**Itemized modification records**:

──────

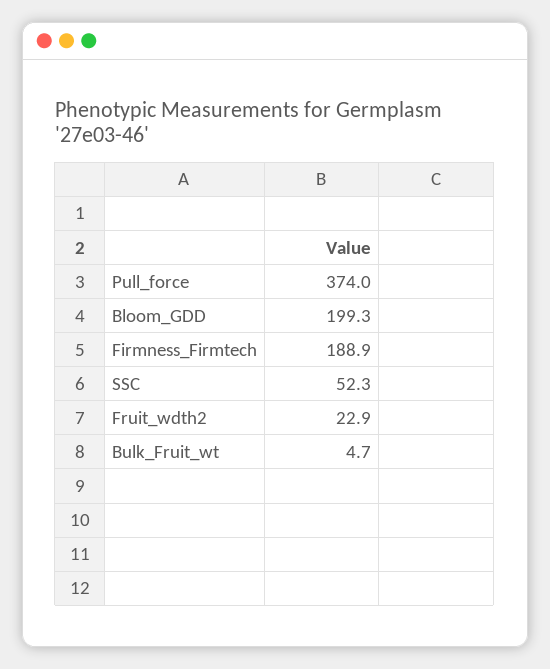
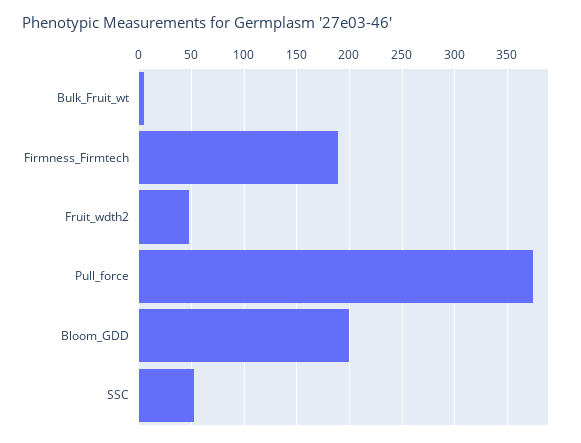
Fruit_wdth2: 22.9 -> 50

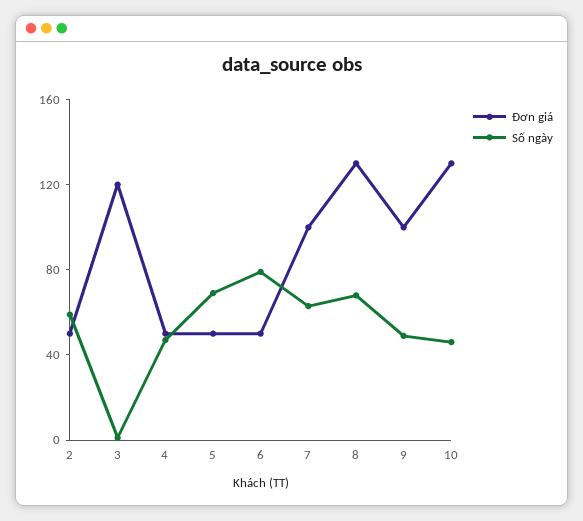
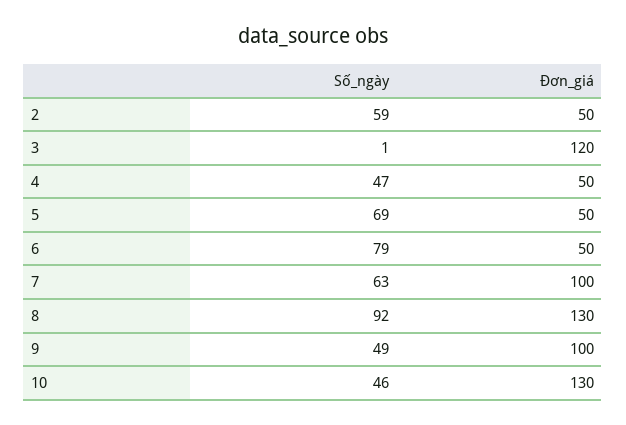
Số ngày, 8: 70 -> 92

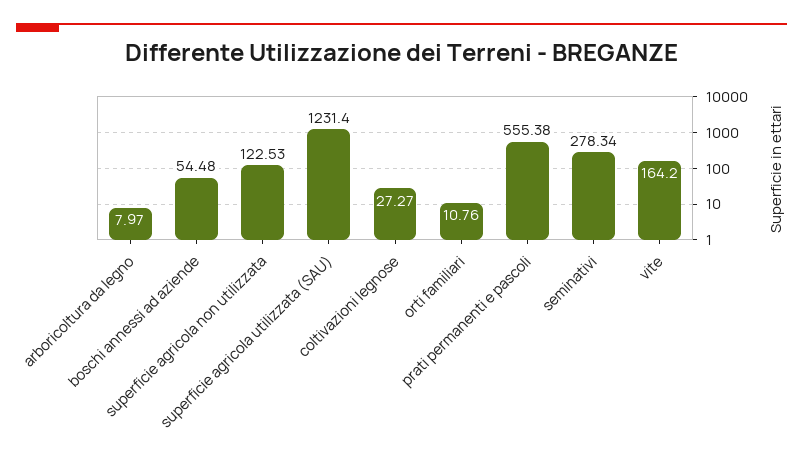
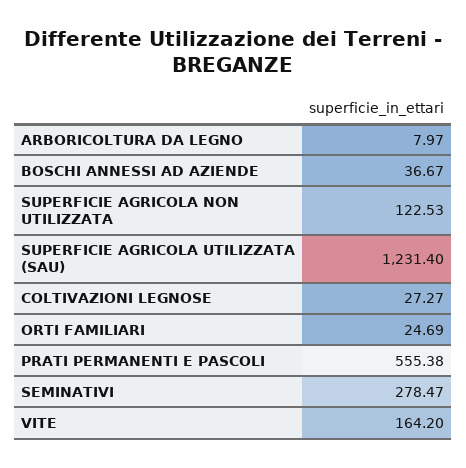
boschi annessi ad aziende: 54.48 -> 36.67
orti familiari: 10.76 -> 24.69
seminativi: 278.34 -> 278.47

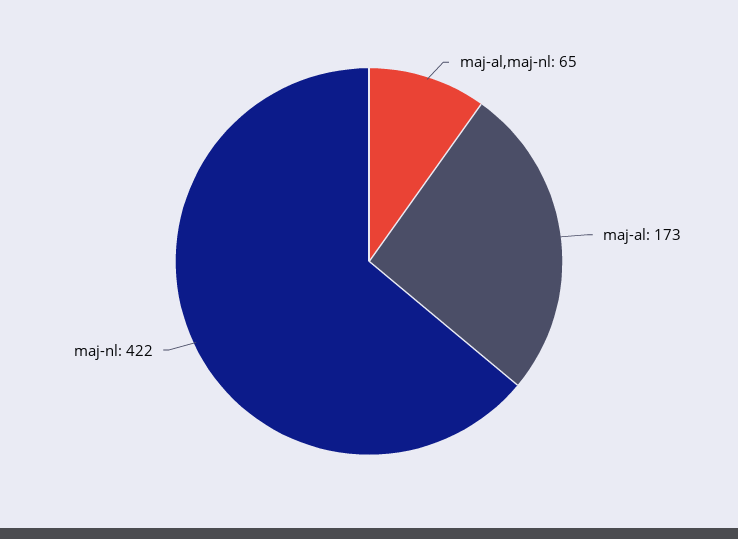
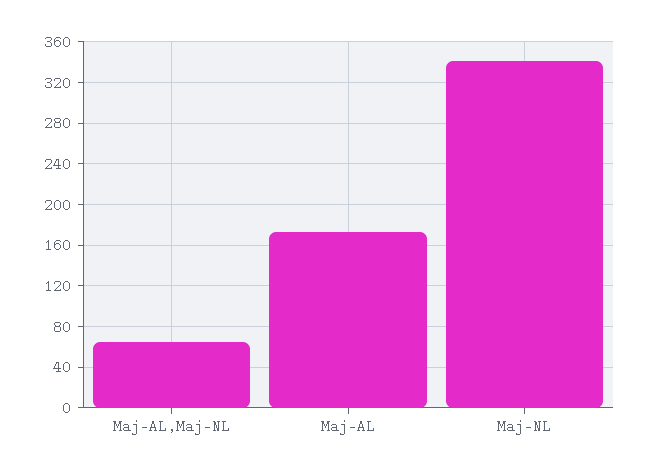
maj-nl: 422 -> 340

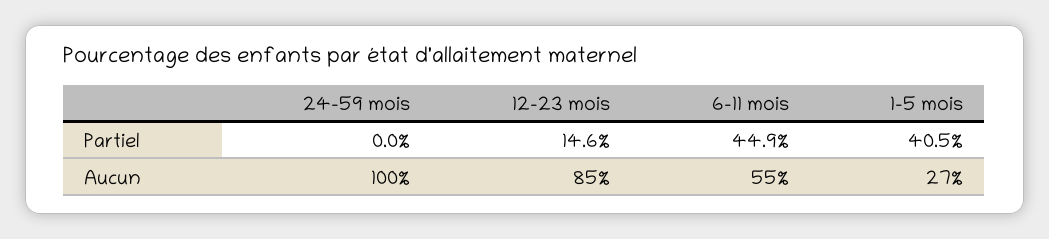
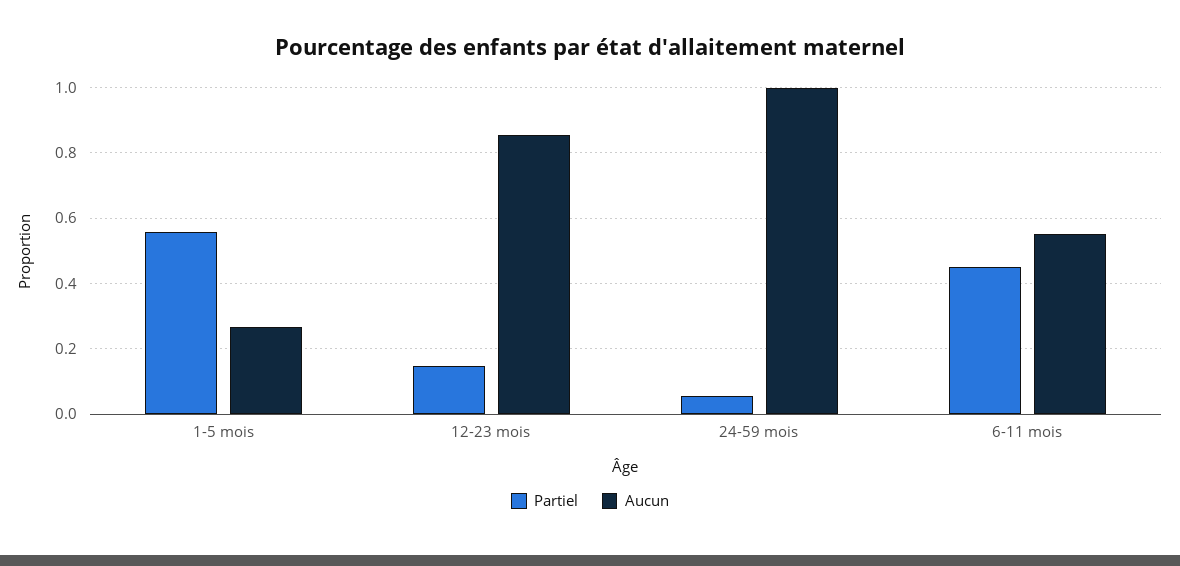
Partiel, 24-59 mois: 0 -> 0.06
Partiel, 1-5 mois: 0.405 -> 0.56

──────

Return every line above word for word, minus images.

**Result of this exercise**:
Fruit_wdth2: 22.9 -> 50

Số ngày, 8: 70 -> 92

boschi annessi ad aziende: 54.48 -> 36.67
orti familiari: 10.76 -> 24.69
seminativi: 278.34 -> 278.47

maj-nl: 422 -> 340

Partiel, 24-59 mois: 0 -> 0.06
Partiel, 1-5 mois: 0.405 -> 0.56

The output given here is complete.